Retype each of the following items line for line, with no changes.

Collected data entries:
---+---

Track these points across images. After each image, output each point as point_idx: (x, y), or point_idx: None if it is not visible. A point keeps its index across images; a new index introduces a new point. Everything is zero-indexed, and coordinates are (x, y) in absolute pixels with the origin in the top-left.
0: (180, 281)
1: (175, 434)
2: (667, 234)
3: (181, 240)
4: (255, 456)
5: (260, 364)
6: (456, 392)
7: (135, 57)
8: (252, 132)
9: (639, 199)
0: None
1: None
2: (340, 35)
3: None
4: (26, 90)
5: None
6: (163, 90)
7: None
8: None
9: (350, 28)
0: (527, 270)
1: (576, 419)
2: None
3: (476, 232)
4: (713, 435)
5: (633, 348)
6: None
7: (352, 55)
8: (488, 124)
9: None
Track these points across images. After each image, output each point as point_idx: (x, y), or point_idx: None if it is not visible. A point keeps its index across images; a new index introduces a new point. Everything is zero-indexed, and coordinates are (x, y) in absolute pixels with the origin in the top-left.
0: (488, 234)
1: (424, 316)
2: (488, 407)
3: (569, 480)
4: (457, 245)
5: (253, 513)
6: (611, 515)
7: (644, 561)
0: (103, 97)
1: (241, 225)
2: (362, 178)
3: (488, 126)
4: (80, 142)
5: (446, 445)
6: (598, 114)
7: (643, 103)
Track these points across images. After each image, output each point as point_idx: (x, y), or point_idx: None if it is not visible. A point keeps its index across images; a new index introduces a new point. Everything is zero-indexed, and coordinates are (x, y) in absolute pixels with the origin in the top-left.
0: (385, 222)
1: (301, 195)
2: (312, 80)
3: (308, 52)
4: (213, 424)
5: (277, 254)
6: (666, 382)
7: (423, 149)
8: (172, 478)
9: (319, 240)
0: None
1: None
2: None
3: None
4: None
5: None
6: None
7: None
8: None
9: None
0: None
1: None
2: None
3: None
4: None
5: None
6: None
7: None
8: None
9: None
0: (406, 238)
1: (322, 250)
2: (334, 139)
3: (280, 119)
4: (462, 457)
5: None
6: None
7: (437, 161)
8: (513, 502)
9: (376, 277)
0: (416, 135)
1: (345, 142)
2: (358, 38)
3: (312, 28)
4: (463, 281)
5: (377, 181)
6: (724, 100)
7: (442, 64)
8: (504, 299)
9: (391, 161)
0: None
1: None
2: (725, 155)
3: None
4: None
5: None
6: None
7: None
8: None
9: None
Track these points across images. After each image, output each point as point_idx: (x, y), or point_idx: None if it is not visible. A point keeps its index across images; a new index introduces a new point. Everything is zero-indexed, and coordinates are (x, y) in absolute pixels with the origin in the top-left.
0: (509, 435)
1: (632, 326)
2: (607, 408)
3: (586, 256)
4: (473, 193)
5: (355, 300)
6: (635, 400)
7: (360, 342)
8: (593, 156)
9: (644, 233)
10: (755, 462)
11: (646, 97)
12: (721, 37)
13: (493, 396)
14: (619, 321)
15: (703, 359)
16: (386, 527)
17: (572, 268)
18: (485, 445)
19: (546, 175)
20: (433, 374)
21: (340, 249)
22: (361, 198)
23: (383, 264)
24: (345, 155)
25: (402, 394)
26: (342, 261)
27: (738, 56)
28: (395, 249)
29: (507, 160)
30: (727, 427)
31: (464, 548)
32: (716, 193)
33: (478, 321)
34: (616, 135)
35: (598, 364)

---+---

SOLUTION BELOW:
Track these points across images. After each image, output each point as point_idx: (x, y), or point_idx: None if it is not visible. A point keeps its index across images; a new index introduces a new point. Everything is zero-indexed, and coordinates are (x, y) in absolute pixels with the origin in the top-left.
0: (180, 281)
1: (175, 434)
2: (667, 234)
3: (181, 240)
4: (255, 456)
5: (260, 364)
6: (456, 392)
7: (135, 57)
8: (252, 132)
9: (639, 199)
0: None
1: None
2: (340, 35)
3: None
4: (26, 90)
5: None
6: (163, 90)
7: None
8: None
9: (350, 28)
0: (527, 270)
1: (576, 419)
2: None
3: (476, 232)
4: (713, 435)
5: (633, 348)
6: None
7: (352, 55)
8: (488, 124)
9: None
Track these points across images. After each image, output each point as point_idx: (x, y), or point_idx: None if it is not visible. A point keeps its index across images; a new index introduces a new point. Everything is zero-indexed, and coordinates are (x, y) in absolute pixels with the origin in the top-left.
0: (488, 234)
1: (424, 316)
2: (488, 407)
3: (569, 480)
4: (457, 245)
5: (253, 513)
6: (611, 515)
7: (644, 561)
0: (103, 97)
1: (241, 225)
2: (362, 178)
3: (488, 126)
4: (80, 142)
5: (446, 445)
6: (598, 114)
7: (643, 103)
Track these points across images. After each image, output each point as point_idx: (x, y), or point_idx: None if it is not visible. A point keeps its index across images; a new index introduces a new point. Everything is zero-indexed, and coordinates are (x, y) in absolute pixels with the origin in the top-left.
0: (385, 222)
1: (301, 195)
2: (312, 80)
3: (308, 52)
4: (213, 424)
5: (277, 254)
6: (666, 382)
7: (423, 149)
8: (172, 478)
9: (319, 240)
0: None
1: None
2: None
3: None
4: None
5: None
6: None
7: None
8: None
9: None
0: None
1: None
2: None
3: None
4: None
5: None
6: None
7: None
8: None
9: None
0: (406, 238)
1: (322, 250)
2: (334, 139)
3: (280, 119)
4: (462, 457)
5: None
6: None
7: (437, 161)
8: (513, 502)
9: (376, 277)
0: (416, 135)
1: (345, 142)
2: (358, 38)
3: (312, 28)
4: (463, 281)
5: (377, 181)
6: (724, 100)
7: (442, 64)
8: (504, 299)
9: (391, 161)
0: None
1: None
2: (725, 155)
3: None
4: None
5: None
6: None
7: None
8: None
9: None
Track these points across images. After each image, output each point as point_idx: (x, y), or point_idx: None if it is not visible. A point keeps its index across images; a new index introduces a new point. Everything is zero-indexed, and coordinates are (x, y) in absolute pixels with the origin in the top-left.
0: (509, 435)
1: (632, 326)
2: (607, 408)
3: (586, 256)
4: (473, 193)
5: (355, 300)
6: (635, 400)
7: (360, 342)
8: (593, 156)
9: (644, 233)
10: (755, 462)
11: (646, 97)
12: (721, 37)
13: (493, 396)
14: (619, 321)
15: (703, 359)
16: (386, 527)
17: (572, 268)
18: (485, 445)
19: (546, 175)
20: (433, 374)
21: (340, 249)
22: (361, 198)
23: (383, 264)
24: (345, 155)
25: (402, 394)
26: (342, 261)
27: (738, 56)
28: (395, 249)
29: (507, 160)
30: (727, 427)
31: (464, 548)
32: (716, 193)
33: (478, 321)
34: (616, 135)
35: (598, 364)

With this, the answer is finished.